Copy the entries below exactly, but only from the line containing "middle pip: (1084, 511)" through the final line.

─── The data

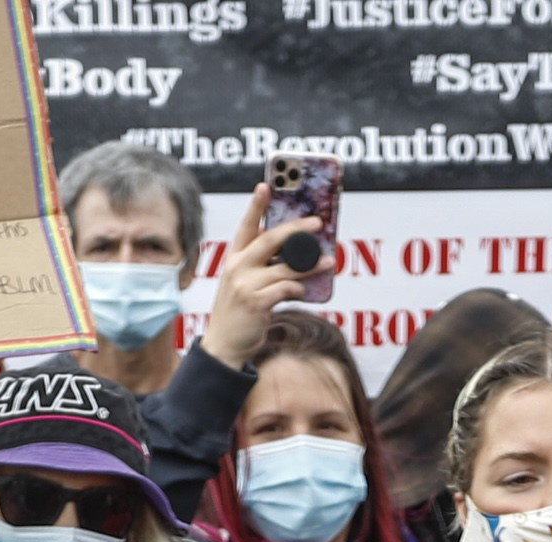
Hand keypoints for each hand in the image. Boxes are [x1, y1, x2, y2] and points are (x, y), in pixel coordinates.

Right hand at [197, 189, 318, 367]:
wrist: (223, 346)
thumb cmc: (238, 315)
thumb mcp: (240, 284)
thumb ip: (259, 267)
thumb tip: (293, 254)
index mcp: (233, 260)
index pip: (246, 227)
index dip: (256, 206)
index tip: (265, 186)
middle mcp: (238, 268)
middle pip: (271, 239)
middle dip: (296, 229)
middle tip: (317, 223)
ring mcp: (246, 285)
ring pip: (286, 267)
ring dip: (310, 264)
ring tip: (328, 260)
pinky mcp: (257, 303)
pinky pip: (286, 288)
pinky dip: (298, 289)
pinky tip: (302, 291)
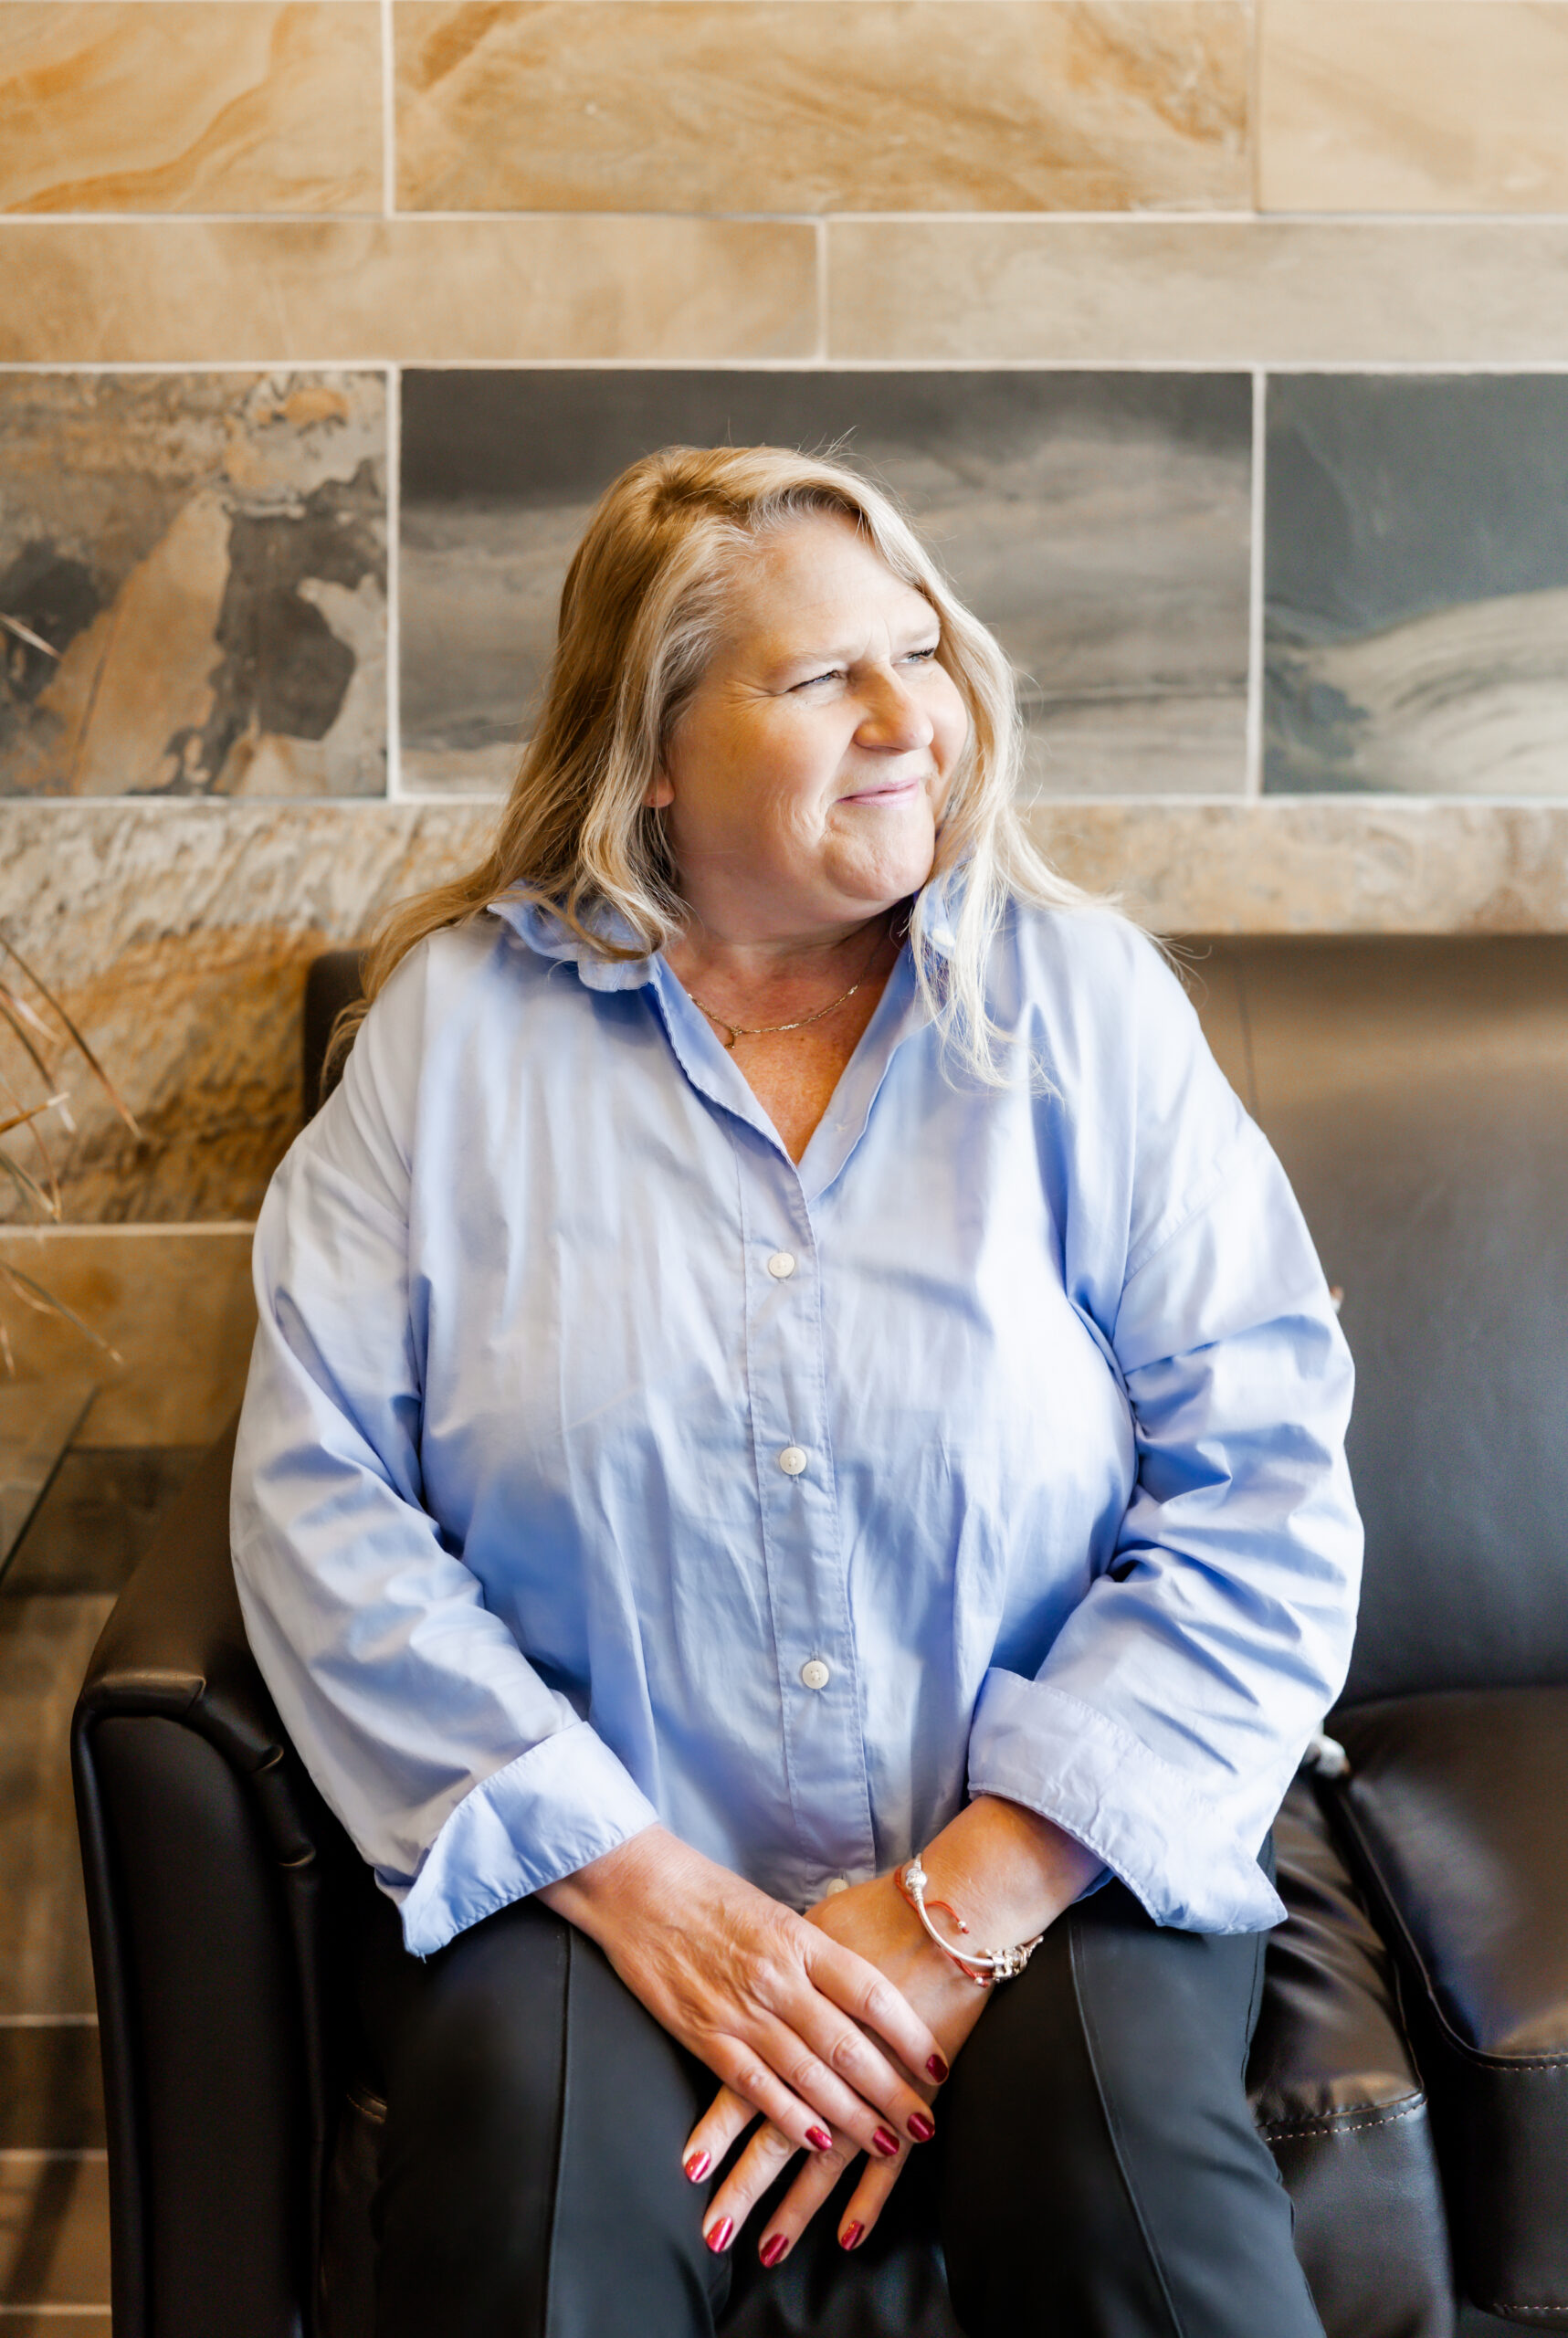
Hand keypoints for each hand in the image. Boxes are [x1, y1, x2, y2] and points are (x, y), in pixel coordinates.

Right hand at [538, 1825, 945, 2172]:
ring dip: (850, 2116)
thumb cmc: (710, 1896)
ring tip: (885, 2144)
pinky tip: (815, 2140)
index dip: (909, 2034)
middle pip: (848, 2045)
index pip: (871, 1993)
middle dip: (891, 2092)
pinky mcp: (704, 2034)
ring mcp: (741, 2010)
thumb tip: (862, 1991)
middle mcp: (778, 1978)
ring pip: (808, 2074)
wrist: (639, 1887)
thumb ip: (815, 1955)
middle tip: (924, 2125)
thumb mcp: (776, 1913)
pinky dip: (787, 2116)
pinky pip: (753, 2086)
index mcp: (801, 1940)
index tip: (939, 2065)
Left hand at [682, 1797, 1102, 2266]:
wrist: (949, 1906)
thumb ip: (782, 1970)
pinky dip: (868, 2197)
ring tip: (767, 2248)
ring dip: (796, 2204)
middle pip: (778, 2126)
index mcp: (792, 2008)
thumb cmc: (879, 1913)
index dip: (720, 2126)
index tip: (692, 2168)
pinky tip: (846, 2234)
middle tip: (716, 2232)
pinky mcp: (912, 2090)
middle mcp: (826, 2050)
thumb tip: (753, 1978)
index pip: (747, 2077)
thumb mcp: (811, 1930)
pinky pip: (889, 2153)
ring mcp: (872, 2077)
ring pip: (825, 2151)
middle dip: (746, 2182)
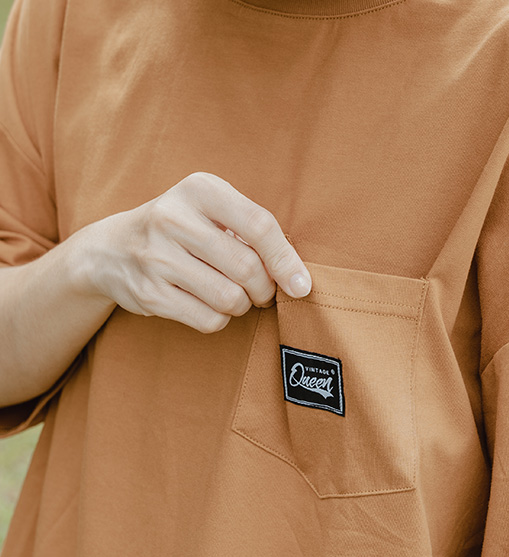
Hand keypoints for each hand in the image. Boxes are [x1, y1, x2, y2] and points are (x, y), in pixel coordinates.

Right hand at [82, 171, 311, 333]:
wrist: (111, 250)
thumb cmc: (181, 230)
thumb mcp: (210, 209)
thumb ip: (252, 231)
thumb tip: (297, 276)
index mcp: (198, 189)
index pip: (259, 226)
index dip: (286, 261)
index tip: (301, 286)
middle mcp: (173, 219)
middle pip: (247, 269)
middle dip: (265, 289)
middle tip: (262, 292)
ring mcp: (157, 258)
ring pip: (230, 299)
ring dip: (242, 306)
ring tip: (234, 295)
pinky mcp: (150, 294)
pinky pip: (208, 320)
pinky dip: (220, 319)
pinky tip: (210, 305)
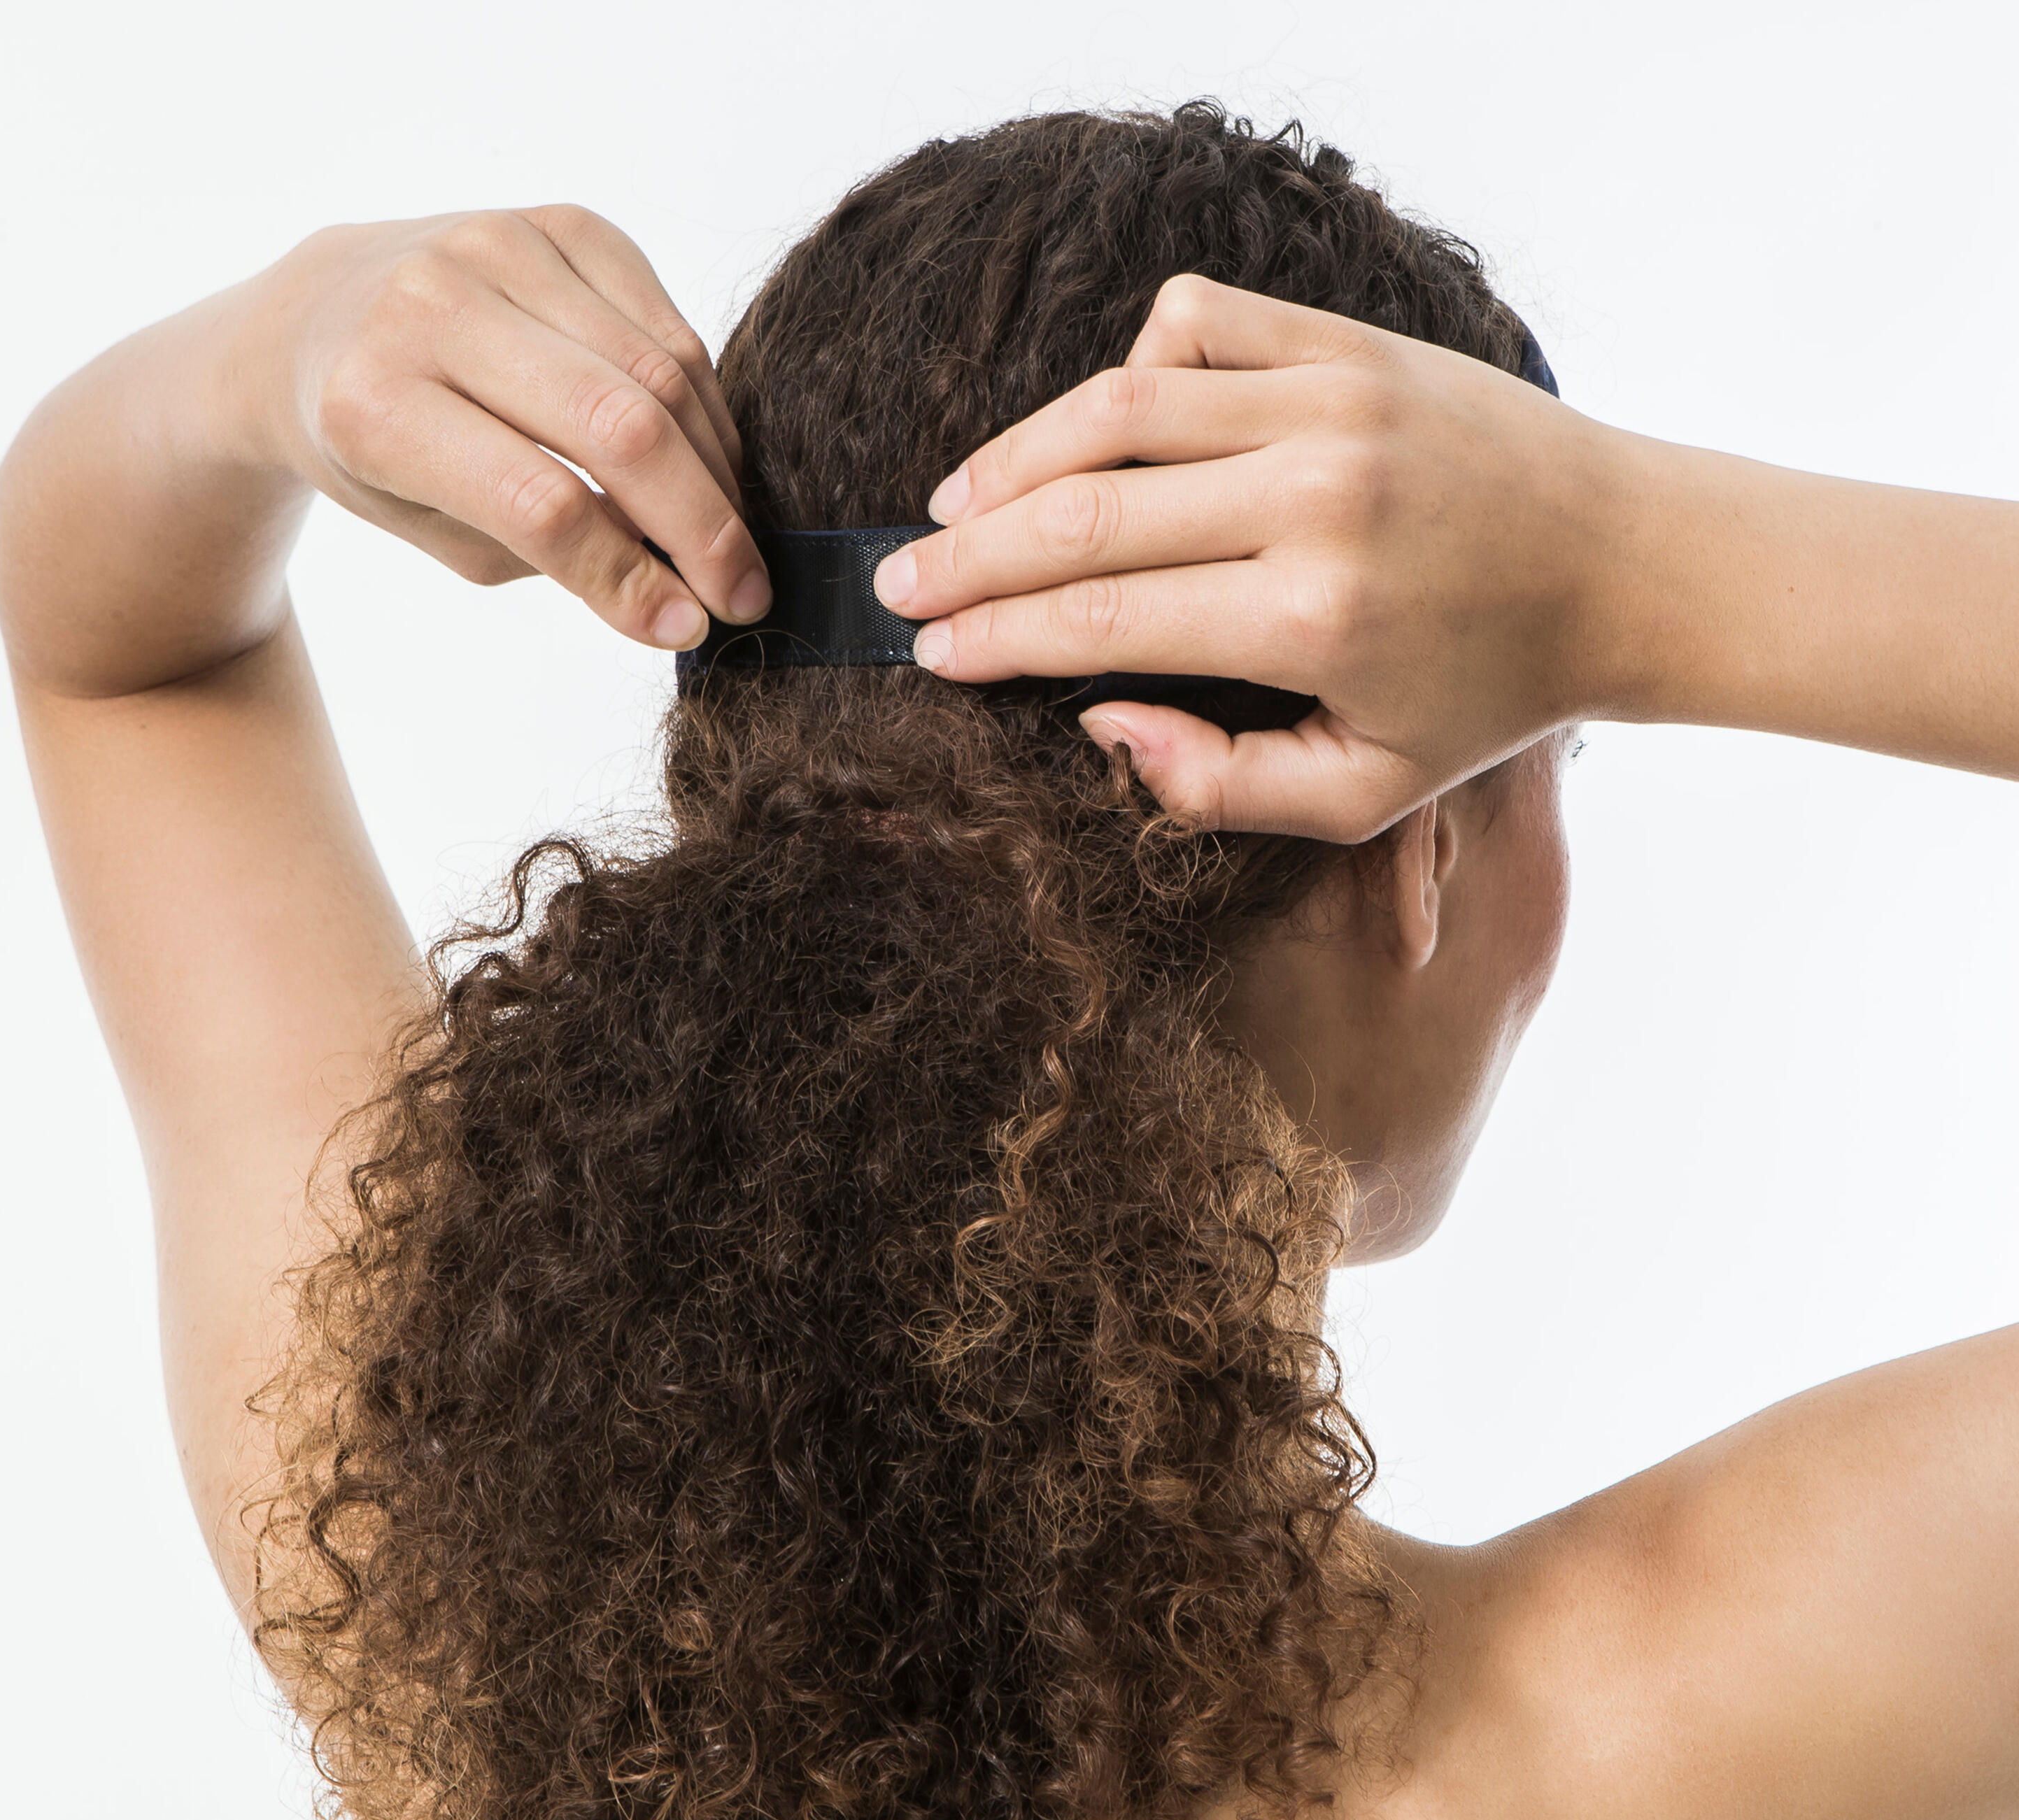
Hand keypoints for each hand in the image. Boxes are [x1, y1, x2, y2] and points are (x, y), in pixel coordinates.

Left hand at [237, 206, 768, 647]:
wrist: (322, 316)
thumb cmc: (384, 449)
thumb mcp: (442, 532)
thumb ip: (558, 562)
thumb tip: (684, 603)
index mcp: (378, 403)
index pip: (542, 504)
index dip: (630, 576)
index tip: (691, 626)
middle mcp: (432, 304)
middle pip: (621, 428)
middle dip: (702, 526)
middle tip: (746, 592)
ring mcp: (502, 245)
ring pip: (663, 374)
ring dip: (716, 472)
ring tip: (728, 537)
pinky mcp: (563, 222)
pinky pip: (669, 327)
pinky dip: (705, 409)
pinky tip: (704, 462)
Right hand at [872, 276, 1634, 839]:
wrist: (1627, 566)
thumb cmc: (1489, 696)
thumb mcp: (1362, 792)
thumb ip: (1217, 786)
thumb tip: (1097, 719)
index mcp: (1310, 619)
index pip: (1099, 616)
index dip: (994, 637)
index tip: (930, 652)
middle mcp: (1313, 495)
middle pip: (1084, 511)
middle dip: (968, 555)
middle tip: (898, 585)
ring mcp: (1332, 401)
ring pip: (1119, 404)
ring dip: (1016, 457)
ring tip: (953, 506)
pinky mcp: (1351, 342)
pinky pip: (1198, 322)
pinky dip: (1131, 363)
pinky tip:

──────

* Result below:
middle pip: (1084, 511)
middle dip: (968, 555)
middle tip: (898, 585)
ring mcp: (1332, 401)
ring pip: (1119, 404)
ring dip: (1016, 457)
ring tip: (953, 506)
pinky mcp: (1351, 342)
pinky pip: (1198, 322)
pinky dip: (1131, 363)
pinky tip:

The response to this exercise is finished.